A 21-day lockdown was announced on March 24 by the Prime Minister of India, Narendra Modi, to control the spread of the novel coronavirus that was rapidly increasing in the nation. It was termed as a bold move where the Prime Minister said that these 21 days were crucial and softly warned the nation that if a 21-days lockdown is not imposed,  the country might go back 21 years. The three-week lockdown then turned to a month and the month further extended by 30 days and the rest is history.

But was lockdown necessary? Probably not. Be it the scale of mal execution of lockdown or the unpreparedness of the country to deal with an economic crunch, it becomes more clear that the lockdown was not meant for India. The lockdown began relaxing from May 31 and by then India and its leaders knew that lockdown had done no good and in fact increased the burden on the economy even further, leaving politicians either clueless or ignorant of the situation. But the decision to implement the lockdown by Modi was far more politically inclined than for humanitarian purposes.

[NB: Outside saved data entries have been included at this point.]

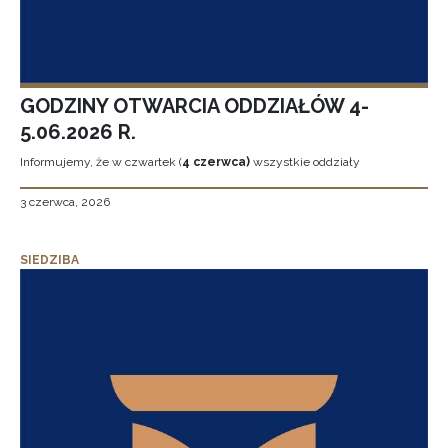
GODZINY OTWARCIA ODDZIAŁÓW 4-
5.06.2026 R.
Informujemy, że w czwartek (
4 czerwca)
wszystkie oddziały
3 czerwca, 2026
SIEDZIBA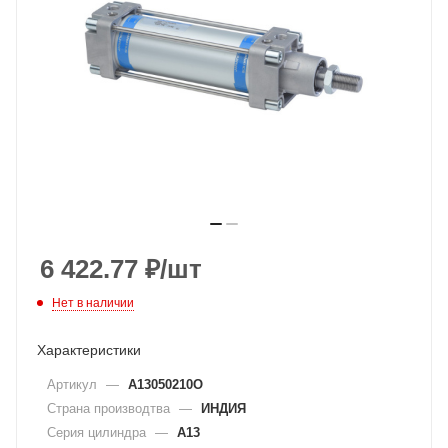
6 422.77
₽
/шт
Нет в наличии
Характеристики
Артикул
—
A13050210O
Страна производтва
—
ИНДИЯ
Серия цилиндра
—
A13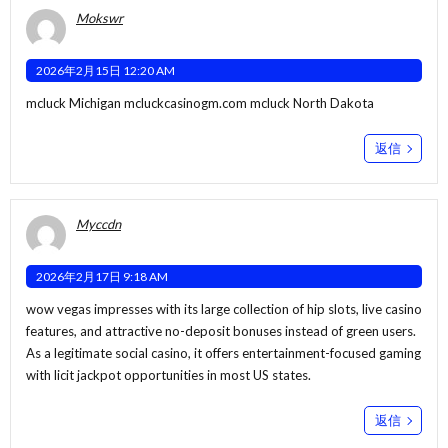
Mokswr
2026年2月15日 12:20 AM
mcluck Michigan
mcluckcasinogm.com
mcluck North Dakota
返信
Myccdn
2026年2月17日 9:18 AM
wow vegas
impresses with its large collection of hip slots, live casino
features, and attractive no-deposit bonuses instead of green users.
As a legitimate social casino, it offers entertainment-focused gaming
with licit jackpot opportunities in most US states.
返信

The only agenda that was behind the curfew was image creation. The image that Modi or the thinkers of the BJP party wanted to portray that showed Modi as a very strong, compelling, and fearless leader who is willing to risk the economy and jobs and security of thousands of migrant workers to implement lockdown. The idea here was not to curb the spread of the virus because if it would have been the agenda, the center would not have functioned without a plan. From the moment the lockdown was announced, it was clear that the decision has been made in a haste.

By April, it was evident that the pandemic was here to stay (ignoring the fact that the government was already aware of the virus attack in January) but still arrangements for the migrants and the people who suffered job losses were not made. This made people come on the road, in large numbers, very conveniently branching the safety regulations of the World Health Organisation.

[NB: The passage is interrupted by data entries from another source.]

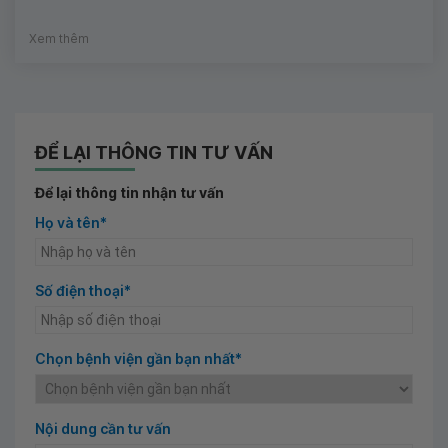
Xem thêm
ĐỂ LẠI THÔNG TIN TƯ VẤN
Để lại thông tin nhận tư vấn
Họ và tên*
Số điện thoại*
Chọn bệnh viện gần bạn nhất*
Nội dung cần tư vấn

It was a journey of misinformation passed on from the center to the public which increased confusion among people regarding the impact of the virus. For example, a member of NITI Ayog, Vinod Paul, openly said in a media conference that there will be no new cases from May 16, which we believed only to be left shocked with the intensity of increasing new cases per day. Even the PM somehow was ignorant of the single most important thing required to identify cases–testing. He extended the lockdown thrice but did not consider testing as an option. He rather trusted a Mahabharat story to disseminate false hopes among the people and promoted coronavirus, a petty enemy of humankind.

Nevertheless, handling rather mishandling of coronavirus in India strangely improved the image of Modi in and out of the country where he successfully established himself as the risk-taking, spontaneous prime minister, who makes a life-changing decision out of thin air and still manages to get away with it.